Systemic Barriers Prevent Talented Youth in Disadvantaged Communities from Reaching Elite Sport, UWC Study Finds
New University of the Western Cape research reveals how unequal access to facilities, coaching, equipment and development opportunities continues to exclude talented young athletes

New research by the University of the Western Cape (UWC) has found that young people from disadvantaged communities continue to face significant and systemic barriers to participating in and progressing through organised sports - limiting the chances of many talented athletes to reach elite levels.
The study, led by Dr Poppy Bhengu, who obtained her PhD from UWC in 2025, was conducted in Ekurhuleni, Gauteng, and was recently published in the European Journal for Sport and Society. It was co-authored by Prof Nicolette Roman from the Centre for Interdisciplinary Studies of Children, Families and Society and Dr Gérard Filies, a senior lecturer in the Faculty of Community and Health Sciences.
Through interviews with 19 experienced athletes, coaches, school coordinators, and sport managers drawn from both township and affluent communities within the City of Ekurhuleni, the researchers examined how socioeconomic inequalities shape talent identification and sports development, and what this means for young athletes whose potential may never be recognised.
The study’s central finding was an absolute disparity in how sporting resources are distributed across communities. Young people in wealthier areas were found to have access to quality sports facilities, modern equipment, structured development programmes, and experienced coaches. Their counterparts in under-resourced communities, by contrast, faced inadequate infrastructure, limited equipment, and significantly fewer opportunities to participate in organised sport.
Many lacked basic necessities such as running shoes and appropriate sporting attire, barriers that restricted participation from the outset. Inadequate nutrition emerged as an additional and often overlooked challenge, undermining athletic performance and reducing the likelihood that young people from poorer communities could reach their full potential. Researchers found these resource gaps do more than limit participation; they distort the talent identification process itself.
Participants in the study noted that identifying promising athletes was considerably more difficult in underprivileged communities, where limited facilities and a lack of awareness among parents and community members about sports development pathways left many talented young people invisible to scouts and selectors.
Financial constraints compounded the problem, with registration fees, transport costs, equipment purchases, and travel to competitions placing organised sport out of reach for many families.
Meanwhile, athletes from affluent communities benefited from greater visibility, structured exposure, and consistent development opportunities, advantages that positioned them more favourably for progression to elite levels, regardless of raw talent.
The researchers found that these inequalities were not incidental but were reinforced by broader social and institutional factors that entrench disadvantage across generations. Athletes from privileged backgrounds continue to benefit from compounding opportunities, while talented youth from poorer communities are systematically excluded.
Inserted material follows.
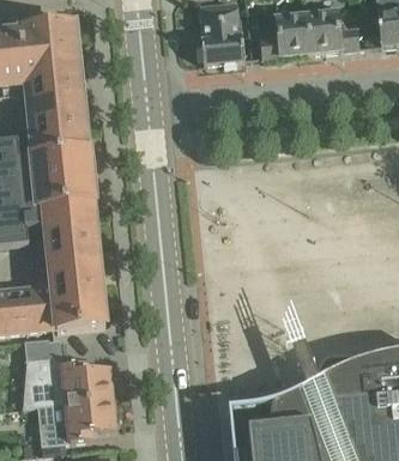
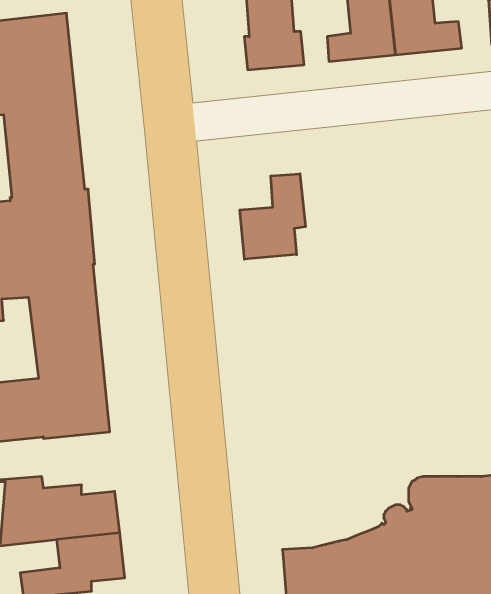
building: none -> [240,174,305,259]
The barriers extend beyond finances to include limited parental support, weak community sports structures, and exclusionary sporting environments.
Despite efforts to promote equity in sport since the end of apartheid, the researchers noted that these challenges remain widespread. The result is that many young athletes fail to realise their potential not because of a lack of talent, but because the systems meant to develop that talent were never designed with them in mind.
The study argues that talent identification systems must evolve beyond a narrow focus on physical ability and immediate performance.
“A more holistic approach, one that accounts for long-term development potential, coaching quality, psychological resilience, and family support, is needed to surface talent that current systems routinely miss,” said Dr Bhengu.
“The findings underscore the urgent need to confront these systemic inequalities and implement multifaceted strategies to promote genuine equity and inclusivity in sports,” the researchers concluded.